▶ [Selected passage]
_ _ _

The directors will be elected for one-year terms expiring at the next annual
meeting.  Our bylaws provide that our board shall consist of not less than
one or more than nine directors, as determined from time to time by board
resolution.  Our board has established the number of directors at six.

     Vote Required.  The six nominees receiving the highest number of votes
will be elected.  Votes withheld for a nominee will not be counted.  You get
one vote for each of your shares of common stock for each of the directorships.

     Nominations.  At the annual meeting, we will nominate the persons named
in this proxy statement as directors. Although we do not know of any reason
why one of these nominees might not be able to serve, our board of directors
will propose a substitute nominee if any nominee is unavailable for election.

     Shareholders also can nominate persons to be directors.  If you want to
nominate a person, you must make the nomination in person at the annual meeting
and the nominee must have agreed to serve if elected.

     General Information About the Nominees.  All of the nominees are currently
directors of ADDvantage.  Each has agreed to be named in this proxy statement
and to serve as director if elected.  The ages listed for the nominees are
as of January 28, 2003.

David E. Chymiak         Director since 1999

     David E. Chymiak, 57, has been the Chairman of our board since 1999.  He is
also the President and a director of our wholly owned subsidiary, TULSAT
Corporation, which he and Kenneth A. Chymiak acquired in 1985.

Kenneth A. Chymiak       Director since 1999

     Kenneth A. Chymiak, 56, has been our President and Chief Executive officer
since 1999.  He is also the Executive Vice President and a director of TULSAT
Corporation which he acquired with David E. Chymiak in 1985.

Freddie H. Gibson        Director since 1999

     Freddie H. Gibson, 55, has been the president and chairman of the board of
directors of Heat Transfer and Equipment, a manufacturer of shell and turbo heat
exchangers for oil and petroleum industries, since 1992.

                                  4



Stephen J. Tyde               Director since 1999

     Stephen J. Tyde, 55, was the founder, president and chief executive officer
of The Pump & Motor Works, Inc., an electric motor and turbo machinery
manufacturing company from 1991- 2001.  He was also the co-owner and chief
operating officer of P&MW Holdings, Inc during the same period.

Gary W. Young            Director since 1990

     Gary W. Young, 61, served as our Executive Vice President - Finance and
Administration from 1990-1999.  He is also the owner and president of Young
Ideas Inc., a financial consulting and investment company, he founded in
1987.

Randy L. Weideman        Director since 1999

     Randy L. Weideman, 46, founded Diamond W Investments, Inc. in 1985 and
has served as its president since that time.  We acquired Diamond W Investments,
Inc. in 1999 and changed its name to Lee CATV Corporation.

_ _ _

▶ [Material provided]
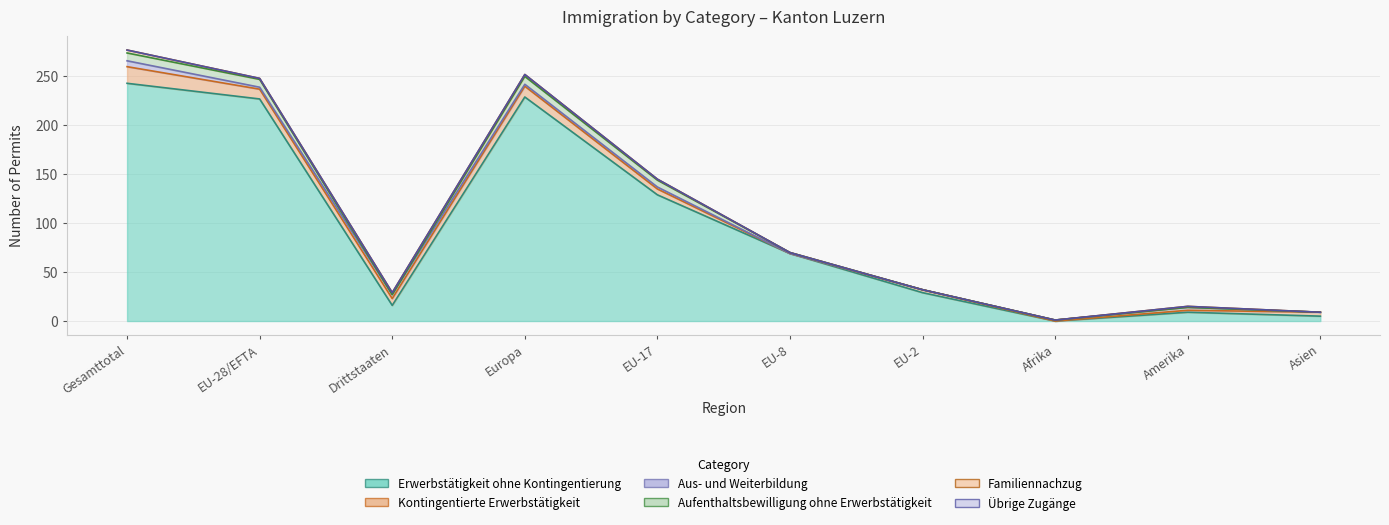

At which category does Aufenthaltsbewilligung ohne Erwerbstätigkeit reach its first local peak?

Europa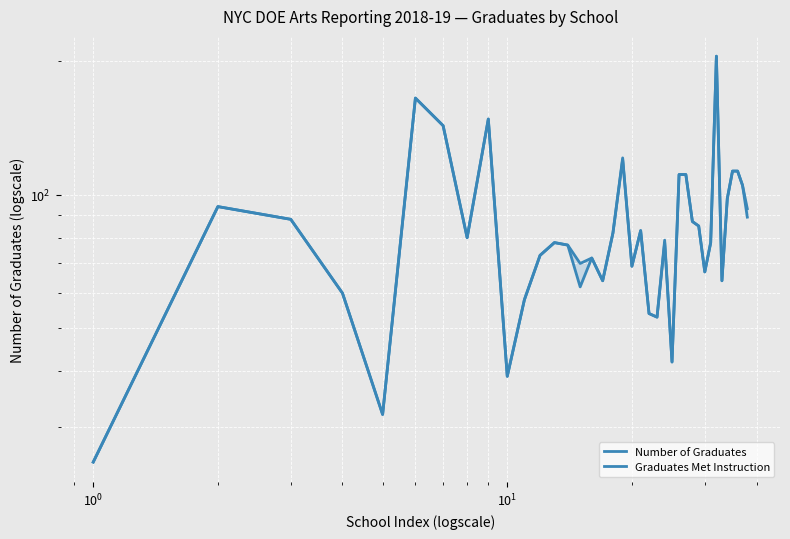

The value of Number of Graduates at 24 is 65. True or false?

False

_ _ _

▶ [What you should do] In the proxy statement excerpt, what was Diamond W Investments, Inc. renamed after the company acquired it?

▶ [Response box] Lee CATV Corporation.